В словах очень немногих языков регулярно встречается более 5 слогов… Следовательно, если количество знаков между границами слов – 2 или 3, то, вероятно, мы имеем дело с силлабическим письмом, а если часто встречаются 8, 10, 12 или более знаков подряд, то, вероятнее всего, это письмо алфавитное.
Исходя из этого, можно сказать, что линейное письмо Б было смешанным: частично слоговым, частично логографическим. (В этом отношении оно мало отличается от современной японской письменности.) Эванс именно это и предполагал: прием с подсчетом символов в то время был уже хорошо известен. Но хотя ученый знал, что линейное письмо Б в значительной степени слоговое, наличие большого количества пиктографических символов смутило его и сильно задержало дешифровку.
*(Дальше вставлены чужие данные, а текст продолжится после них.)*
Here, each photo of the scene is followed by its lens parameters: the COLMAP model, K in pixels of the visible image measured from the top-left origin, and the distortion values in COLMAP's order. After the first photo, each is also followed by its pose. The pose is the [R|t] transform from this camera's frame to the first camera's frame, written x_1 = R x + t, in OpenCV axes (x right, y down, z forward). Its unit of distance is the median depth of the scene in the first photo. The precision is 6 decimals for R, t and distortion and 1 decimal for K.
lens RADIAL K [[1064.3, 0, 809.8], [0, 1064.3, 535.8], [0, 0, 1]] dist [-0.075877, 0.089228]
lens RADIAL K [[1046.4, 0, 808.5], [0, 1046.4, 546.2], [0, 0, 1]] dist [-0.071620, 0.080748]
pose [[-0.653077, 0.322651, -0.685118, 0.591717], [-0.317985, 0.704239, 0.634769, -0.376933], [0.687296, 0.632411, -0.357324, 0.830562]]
Война Эванса с линейным письмом Б будет продолжаться более 40 лет.
Все эти годы ученые требовали, чтобы им позволили увидеть таблички. “Никакие усилия не позволят в ближайшее время опубликовать весь собранный материал”, – заявил Эванс в печати после первого сезона раскопок. Но уже в 1909 году опубликовал 300-страничную книгу о критской письменности Scripta Minoa (“Минойские письмена”). Линейному письму А и линейному письму Б вместе Эванс посвятил не более 20 страниц. Остальной текст представлял собой скрупулезный анализ более древнего иероглифического критского письма. (Причем автор, разбирая символику отдельных иероглифов, даже не попытался перевести иероглифические надписи целиком – этот подвиг он мудро считал невозможным.) Хотя Эванс обещал выпустить дополнительные тома, дающие полный перечень линейных знаков, ни один из них при его жизни так и не увидел свет. Кносские таблички оказались под замком, что ужасно раздражало целые поколения потенциальных дешифровщиков.
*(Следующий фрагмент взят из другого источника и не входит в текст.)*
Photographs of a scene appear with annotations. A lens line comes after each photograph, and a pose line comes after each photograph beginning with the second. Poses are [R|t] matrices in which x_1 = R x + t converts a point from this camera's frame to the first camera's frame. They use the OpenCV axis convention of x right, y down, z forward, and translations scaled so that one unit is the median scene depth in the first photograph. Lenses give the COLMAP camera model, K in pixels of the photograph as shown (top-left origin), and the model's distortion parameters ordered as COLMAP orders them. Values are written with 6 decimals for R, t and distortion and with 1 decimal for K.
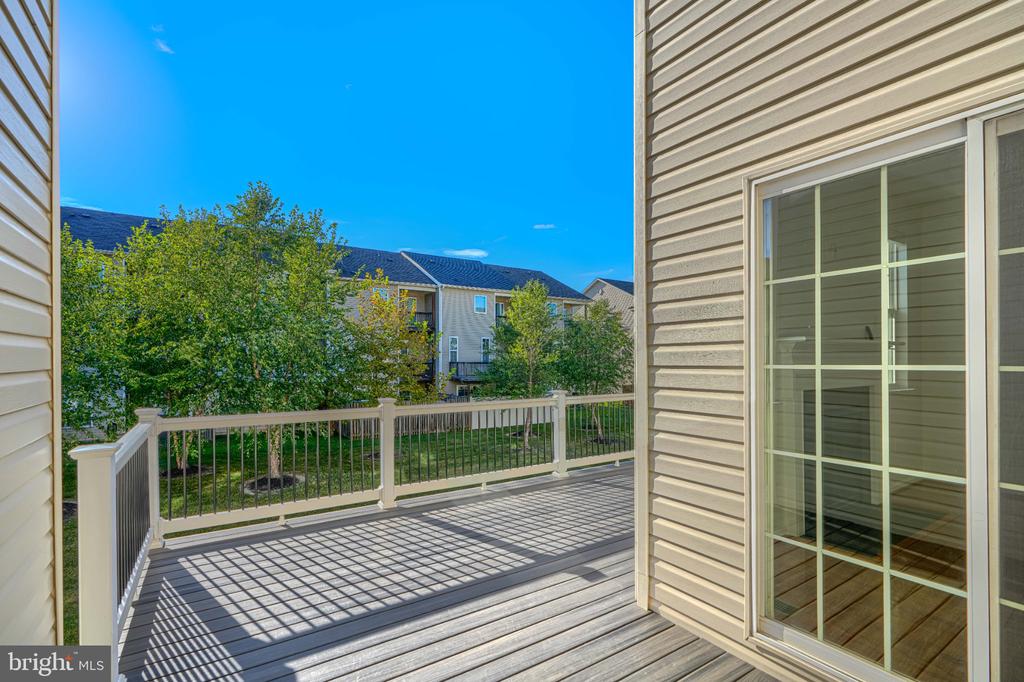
lens RADIAL K [[464.1, 0, 506.5], [0, 464.1, 365.3], [0, 0, 1]] dist [0.000653, 0.000006]
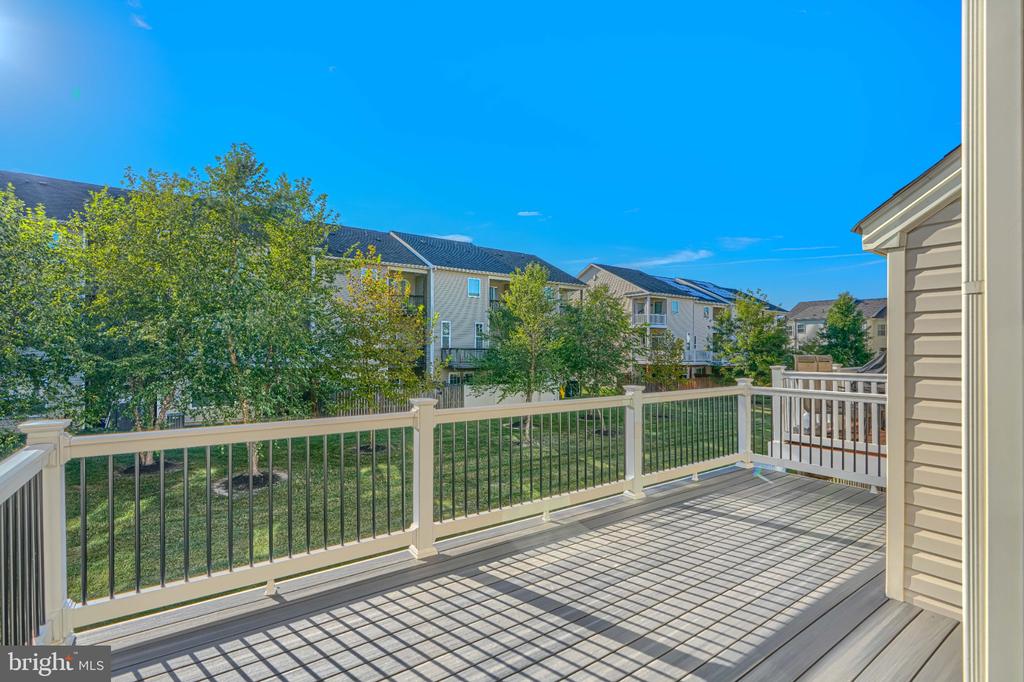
lens RADIAL K [[464.1, 0, 508.2], [0, 464.1, 348.0], [0, 0, 1]] dist [0.000653, 0.000006]
pose [[0.999127, 0.009162, 0.040758, -0.046621], [-0.008818, 0.999924, -0.008604, 0.000060], [-0.040834, 0.008237, 0.999132, 0.086119]]
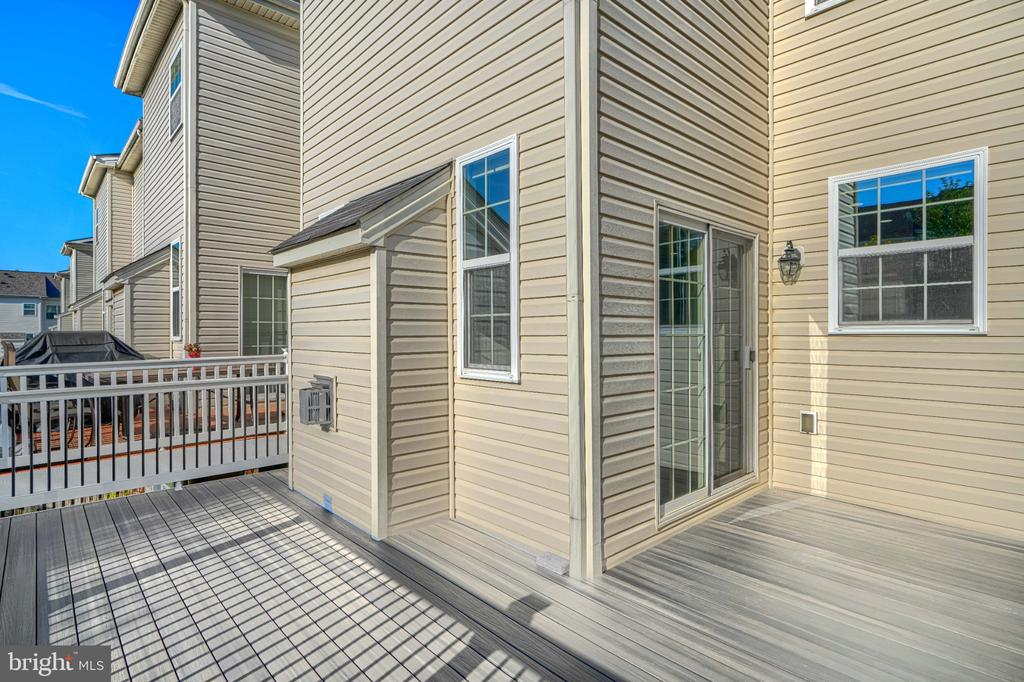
lens RADIAL K [[520.6, 0, 509.3], [0, 520.6, 331.9], [0, 0, 1]] dist [0.020018, 0.000198]
pose [[-0.154148, 0.013113, 0.987961, -0.133314], [0.009791, 0.999883, -0.011743, 0.001367], [-0.987999, 0.007862, -0.154258, 0.228379]]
У Эванса были на то причины. Согласно освященному временем обычаю (восходящему к эпохе колониализма), ученый, застолбивший участок, получает преимущественное право на работу в этом месте. Поэтому остальные исследователи действуют на свой страх и риск. Но есть и другое неписаное правило: ученый обязан опубликовать свои результаты. Если он этого не сделает в разумный срок, его участок превращается в легкую добычу.
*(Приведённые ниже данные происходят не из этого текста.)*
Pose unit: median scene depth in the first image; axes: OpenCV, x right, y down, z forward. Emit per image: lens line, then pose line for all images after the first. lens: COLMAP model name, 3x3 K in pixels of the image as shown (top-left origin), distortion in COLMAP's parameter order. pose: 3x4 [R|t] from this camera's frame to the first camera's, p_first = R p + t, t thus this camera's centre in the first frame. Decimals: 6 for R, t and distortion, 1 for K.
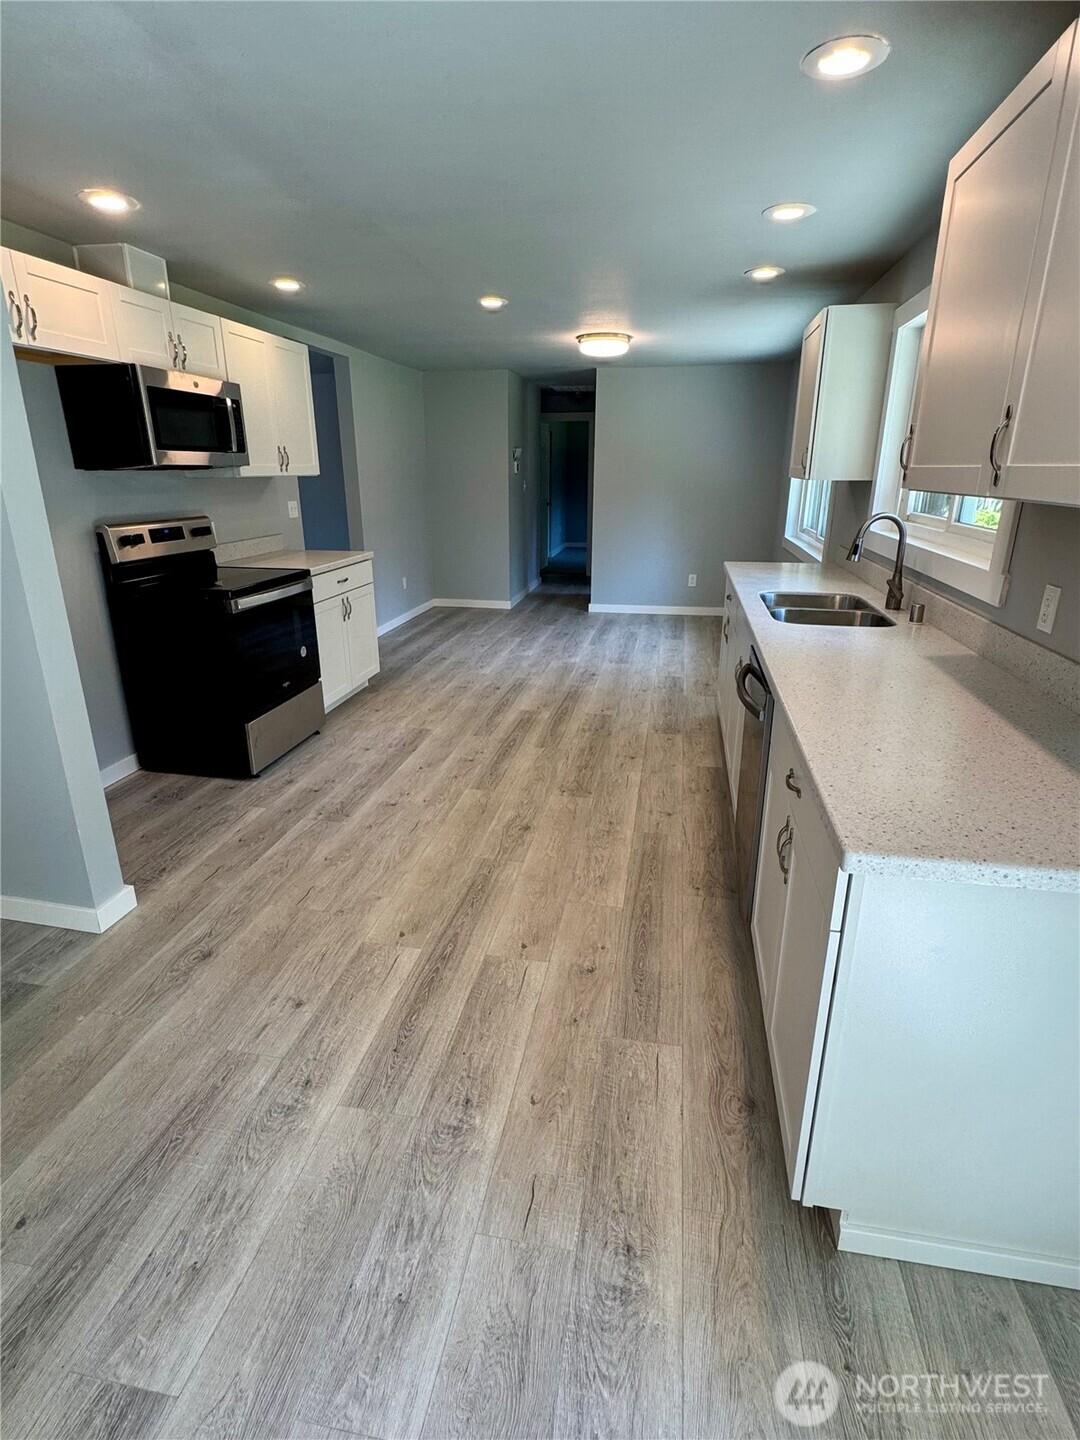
lens RADIAL K [[711.2, 0, 539.7], [0, 711.2, 722.6], [0, 0, 1]] dist [-0.001732, -0.000174]
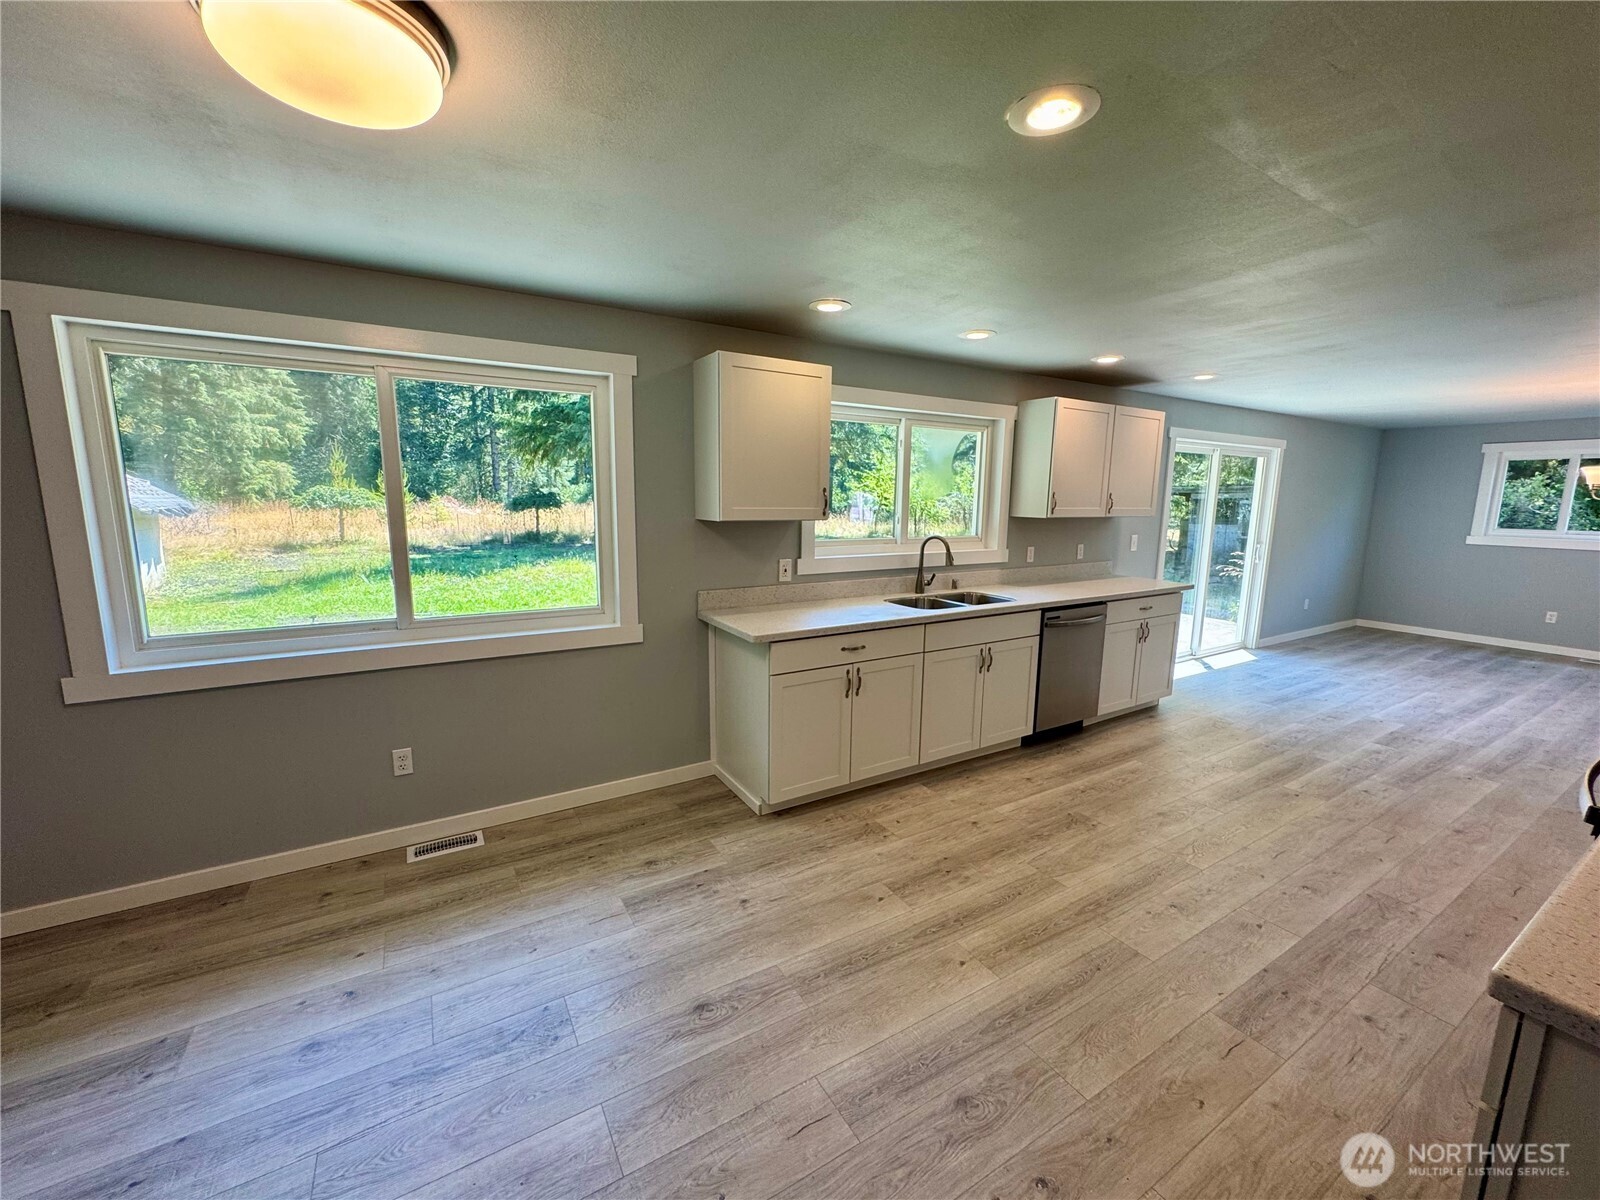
lens RADIAL K [[639.1, 0, 800.6], [0, 639.1, 598.9], [0, 0, 1]] dist [-0.002992, -0.000596]
pose [[-0.663747, -0.127736, 0.736970, -0.326893], [0.242243, 0.895490, 0.373385, -0.648747], [-0.707643, 0.426359, -0.563435, 1.737998]]
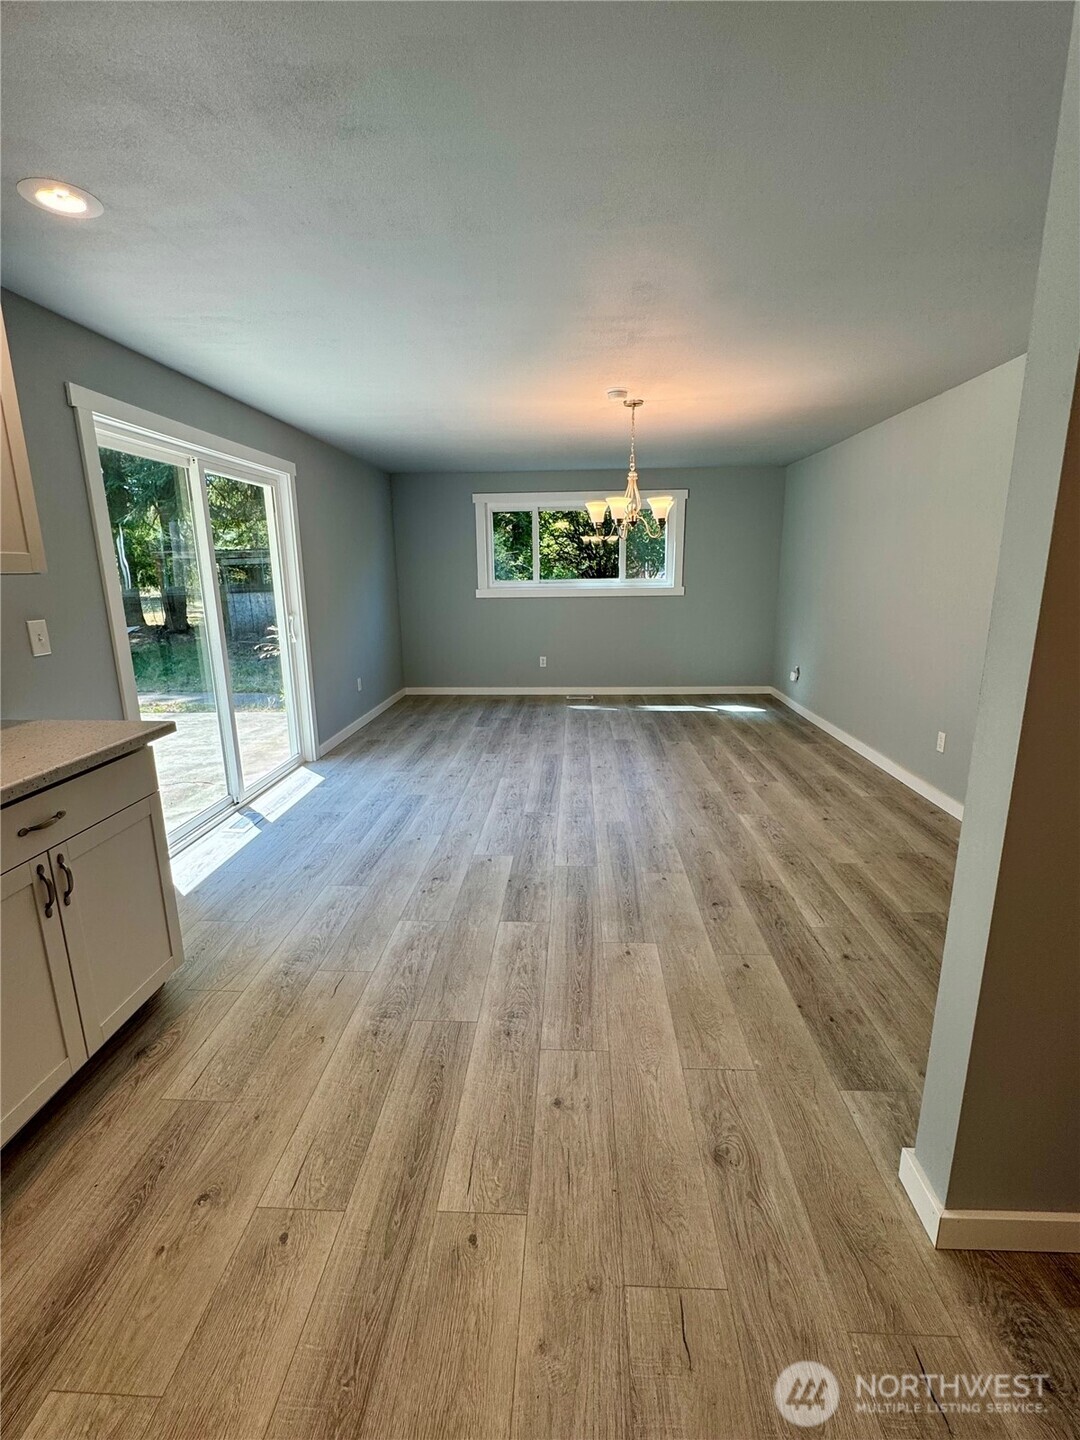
lens RADIAL K [[646.7, 0, 539.2], [0, 646.7, 717.9], [0, 0, 1]] dist [-0.003839, 0.000212]
pose [[-0.991965, 0.040524, -0.119850, -0.146421], [-0.031040, 0.840405, 0.541069, -0.305322], [0.122649, 0.540442, -0.832394, 0.896766]]
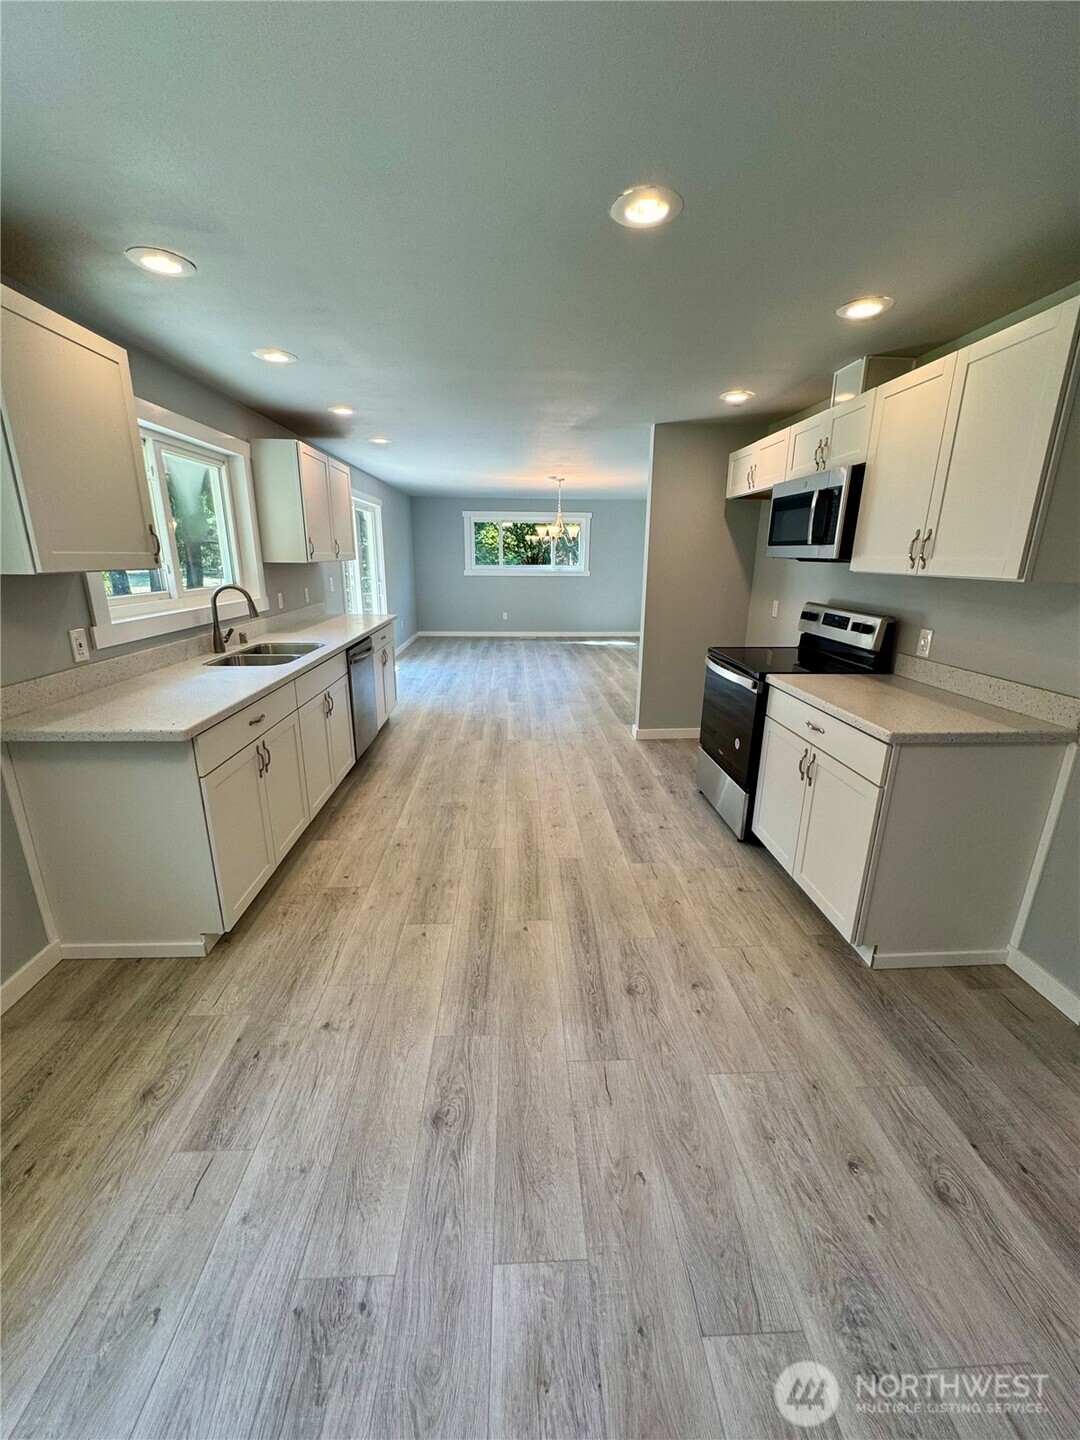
lens RADIAL K [[575.2, 0, 538.3], [0, 575.2, 719.8], [0, 0, 1]] dist [-0.002992, -0.000596]
pose [[-0.973230, 0.054403, -0.223304, 0.129529], [-0.087230, 0.811456, 0.577867, -0.664238], [0.212639, 0.581876, -0.784987, 1.830700]]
Одно десятилетие сменяло другое. Время, казалось, тянулось неприлично долго. Хотя Эванс охотно комментировал свои находки для таких солидных изданий, как лондонская газета “Таймс”, в научных журналах он публиковал мало материалов. Эванс не только отказался предоставить доступ к большинству табличек, но и не стал публиковать их прорисовки и фотоснимки: из более чем 2 тыс. табличек, которые Эванс нашел в Кноссе, за всю жизнь он обнародовал менее 200. (Финский ученый Йоханнес Сундвалл в 30-х годах опубликовал копии 38 табличек, которые ему удалось увидеть в музее на Крите, чем навлек на себя гнев Эванса.)